Write out the whole listing below word for word, leaving out the pictures.

* * *

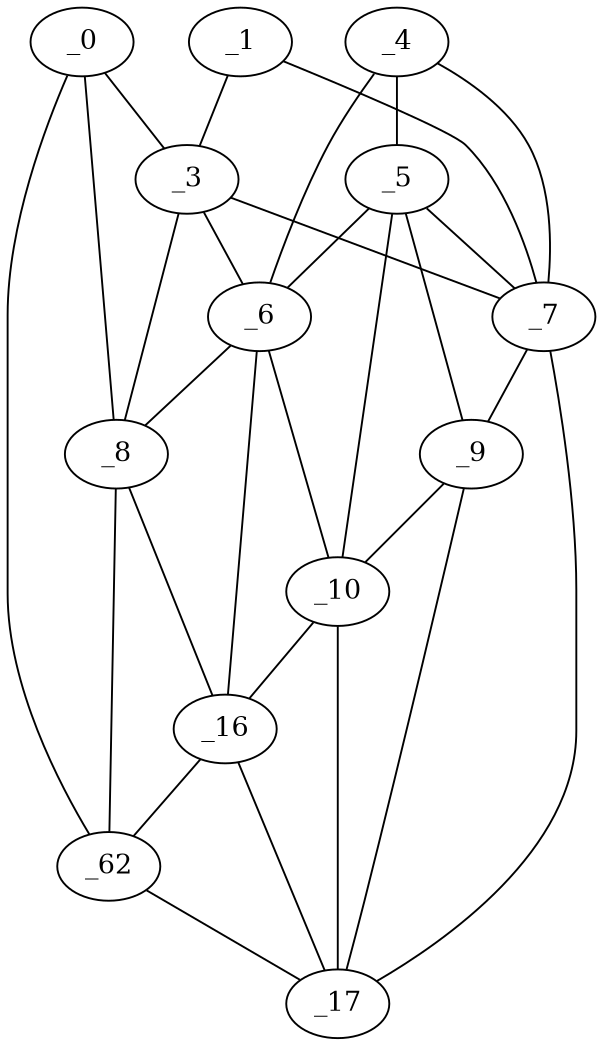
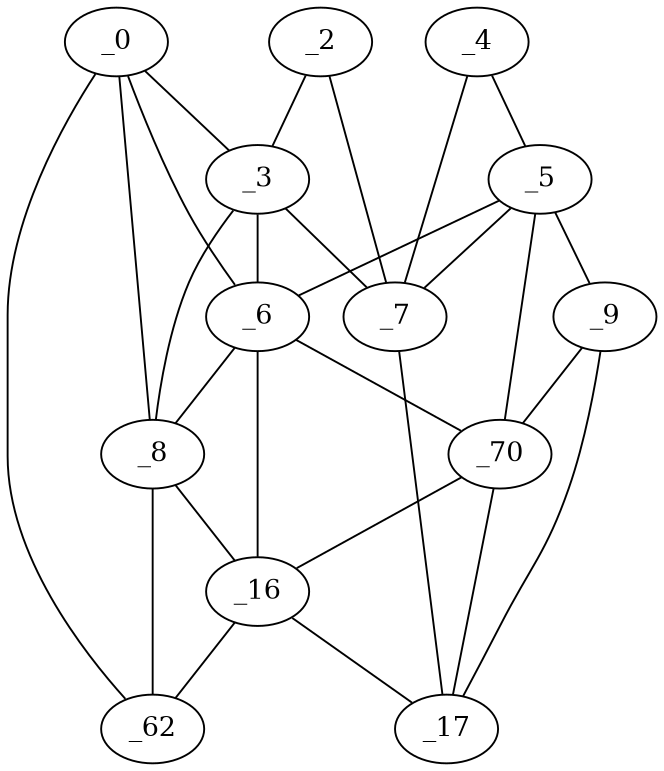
  graph {
    edge [valence=2]
    _0 [x=6 y=45]
    _3 [x=61 y=50]
    _8 [x=93 y=79]
    n4 [label=_62 x=120 y=90]
    _7 [x=91 y=38]
    _6 [x=88 y=71]
    n7 [label=_16 x=106 y=74]
    n8 [label=_17 x=125 y=66]
-   _2 [x=35 y=37 label=_1]
+   _2 [x=35 y=37]
    _9 [x=96 y=48]
    _4 [x=78 y=49]
    _5 [x=87 y=47]
-   _10 [x=99 y=60]
+   _10 [x=99 y=60 label=_70]
    _0 -- _3 [valence=1]
    _0 -- _8 [valence=1]
    _0 -- n4 [valence=1]
    _3 -- _8
    _3 -- _7
    _3 -- _6 [valence=1]
    _8 -- n4
    _8 -- n7
-   n4 -- n8 [valence=1]
    _7 -- n8 [valence=1]
-   _7 -- _9 [valence=1]
    _6 -- _8
    _6 -- n7
    _6 -- _10
    n7 -- n4 [valence=1]
    n7 -- n8
    _2 -- _3 [valence=1]
    _2 -- _7 [valence=1]
    _9 -- n8
    _9 -- _10 [valence=1]
    _4 -- _7 [valence=1]
-   _4 -- _6 [valence=1]
+   _0 -- _6 [valence=1]
    _4 -- _5
    _5 -- _7 [valence=1]
    _5 -- _6
    _5 -- _9
    _5 -- _10
    _10 -- n7
    _10 -- n8
  }
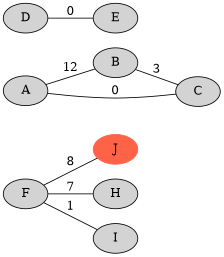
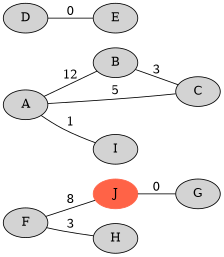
  graph {
    rankdir=LR
    node [style=filled]
    J [color=tomato]
+   G
    A
    B
    C
    D
    E
    F
    H
    I
    subgraph sub_1 {
      J
    }
+   J -- G [label=0]
    A -- B [label=12]
-   A -- C [label=0]
+   A -- C [label=5]
    B -- C [label=3]
    D -- E [label=0]
    F -- J [label=8]
-   F -- H [label=7]
-   F -- I [label=1]
+   F -- H [label=3]
+   A -- I [label=1]
  }
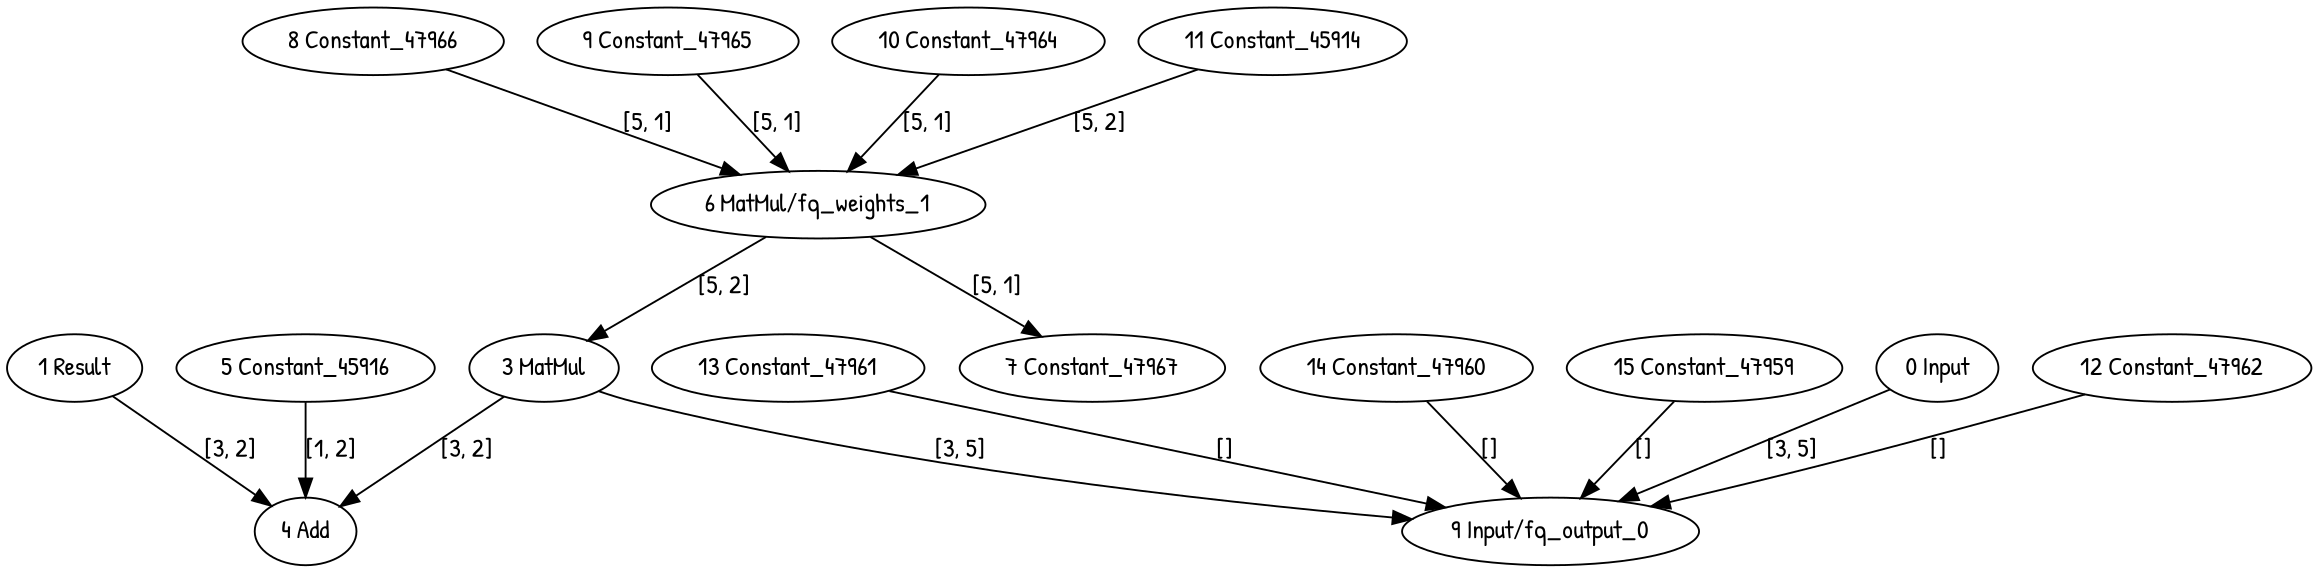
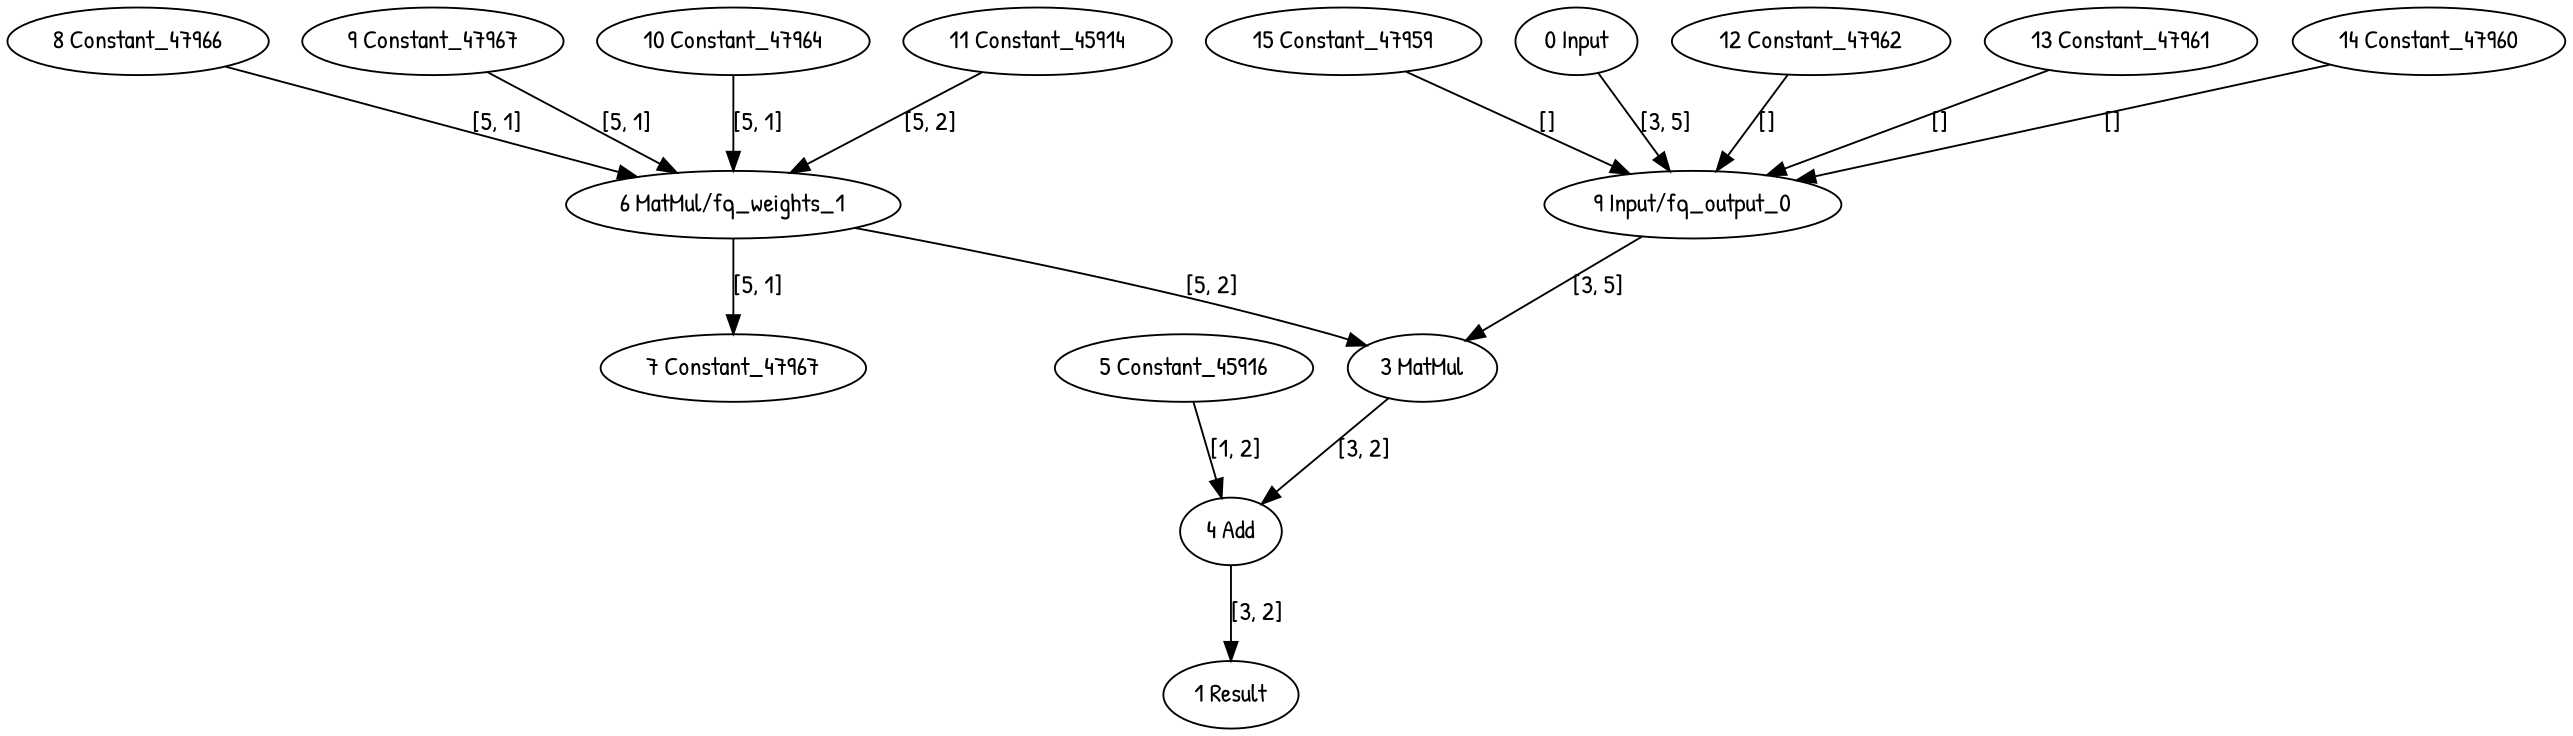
  strict digraph {
    fontname="Patrick Hand"
    node [fontname="Patrick Hand" type=Constant]
    edge [fontname="Patrick Hand" style=solid]
    "0 Input" [type=nncf_model_input]
    n2 [label="9 Input/fq_output_0" type=FakeQuantize]
    "3 MatMul" [type=MatMul]
    "1 Result" [type=nncf_model_output]
    "4 Add" [type=Add]
    "5 Constant_45916"
    "6 MatMul/fq_weights_1" [type=FakeQuantize]
    "7 Constant_47967"
    "8 Constant_47966"
-   "9 Constant_47965"
+   "9 Constant_47965" [label="9 Constant_47967"]
    "10 Constant_47964"
    "11 Constant_45914"
    "12 Constant_47962"
    "13 Constant_47961"
    "14 Constant_47960"
    "15 Constant_47959"
    "0 Input" -> n2 [label="[3, 5]"]
-   "3 MatMul" -> n2 [label="[3, 5]"]
+   n2 -> "3 MatMul" [label="[3, 5]"]
    "3 MatMul" -> "4 Add" [label="[3, 2]"]
-   "1 Result" -> "4 Add" [label="[3, 2]"]
+   "4 Add" -> "1 Result" [label="[3, 2]"]
    "5 Constant_45916" -> "4 Add" [label="[1, 2]"]
    "6 MatMul/fq_weights_1" -> "3 MatMul" [label="[5, 2]"]
    "6 MatMul/fq_weights_1" -> "7 Constant_47967" [label="[5, 1]"]
    "8 Constant_47966" -> "6 MatMul/fq_weights_1" [label="[5, 1]"]
    "9 Constant_47965" -> "6 MatMul/fq_weights_1" [label="[5, 1]"]
    "10 Constant_47964" -> "6 MatMul/fq_weights_1" [label="[5, 1]"]
    "11 Constant_45914" -> "6 MatMul/fq_weights_1" [label="[5, 2]"]
    "12 Constant_47962" -> n2 [label="[]"]
    "13 Constant_47961" -> n2 [label="[]"]
    "14 Constant_47960" -> n2 [label="[]"]
    "15 Constant_47959" -> n2 [label="[]"]
  }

* * *

■ **Output for this exercise**
  graph {
    edge [valence=2]
    _0 [x=6 y=45]
    _3 [x=61 y=50]
    _8 [x=93 y=79]
    n4 [label=_62 x=120 y=90]
    _7 [x=91 y=38]
    _6 [x=88 y=71]
    n7 [label=_16 x=106 y=74]
    n8 [label=_17 x=125 y=66]
-   _2 [x=35 y=37 label=_1]
+   _2 [x=35 y=37]
    _9 [x=96 y=48]
    _4 [x=78 y=49]
    _5 [x=87 y=47]
-   _10 [x=99 y=60]
+   _10 [x=99 y=60 label=_70]
    _0 -- _3 [valence=1]
    _0 -- _8 [valence=1]
    _0 -- n4 [valence=1]
    _3 -- _8
    _3 -- _7
    _3 -- _6 [valence=1]
    _8 -- n4
    _8 -- n7
-   n4 -- n8 [valence=1]
    _7 -- n8 [valence=1]
-   _7 -- _9 [valence=1]
    _6 -- _8
    _6 -- n7
    _6 -- _10
    n7 -- n4 [valence=1]
    n7 -- n8
    _2 -- _3 [valence=1]
    _2 -- _7 [valence=1]
    _9 -- n8
    _9 -- _10 [valence=1]
    _4 -- _7 [valence=1]
-   _4 -- _6 [valence=1]
+   _0 -- _6 [valence=1]
    _4 -- _5
    _5 -- _7 [valence=1]
    _5 -- _6
    _5 -- _9
    _5 -- _10
    _10 -- n7
    _10 -- n8
  }
  graph {
    rankdir=LR
    node [style=filled]
    J [color=tomato]
+   G
    A
    B
    C
    D
    E
    F
    H
    I
    subgraph sub_1 {
      J
    }
+   J -- G [label=0]
    A -- B [label=12]
-   A -- C [label=0]
+   A -- C [label=5]
    B -- C [label=3]
    D -- E [label=0]
    F -- J [label=8]
-   F -- H [label=7]
-   F -- I [label=1]
+   F -- H [label=3]
+   A -- I [label=1]
  }
  strict digraph {
    fontname="Patrick Hand"
    node [fontname="Patrick Hand" type=Constant]
    edge [fontname="Patrick Hand" style=solid]
    "0 Input" [type=nncf_model_input]
    n2 [label="9 Input/fq_output_0" type=FakeQuantize]
    "3 MatMul" [type=MatMul]
    "1 Result" [type=nncf_model_output]
    "4 Add" [type=Add]
    "5 Constant_45916"
    "6 MatMul/fq_weights_1" [type=FakeQuantize]
    "7 Constant_47967"
    "8 Constant_47966"
-   "9 Constant_47965"
+   "9 Constant_47965" [label="9 Constant_47967"]
    "10 Constant_47964"
    "11 Constant_45914"
    "12 Constant_47962"
    "13 Constant_47961"
    "14 Constant_47960"
    "15 Constant_47959"
    "0 Input" -> n2 [label="[3, 5]"]
-   "3 MatMul" -> n2 [label="[3, 5]"]
+   n2 -> "3 MatMul" [label="[3, 5]"]
    "3 MatMul" -> "4 Add" [label="[3, 2]"]
-   "1 Result" -> "4 Add" [label="[3, 2]"]
+   "4 Add" -> "1 Result" [label="[3, 2]"]
    "5 Constant_45916" -> "4 Add" [label="[1, 2]"]
    "6 MatMul/fq_weights_1" -> "3 MatMul" [label="[5, 2]"]
    "6 MatMul/fq_weights_1" -> "7 Constant_47967" [label="[5, 1]"]
    "8 Constant_47966" -> "6 MatMul/fq_weights_1" [label="[5, 1]"]
    "9 Constant_47965" -> "6 MatMul/fq_weights_1" [label="[5, 1]"]
    "10 Constant_47964" -> "6 MatMul/fq_weights_1" [label="[5, 1]"]
    "11 Constant_45914" -> "6 MatMul/fq_weights_1" [label="[5, 2]"]
    "12 Constant_47962" -> n2 [label="[]"]
    "13 Constant_47961" -> n2 [label="[]"]
    "14 Constant_47960" -> n2 [label="[]"]
    "15 Constant_47959" -> n2 [label="[]"]
  }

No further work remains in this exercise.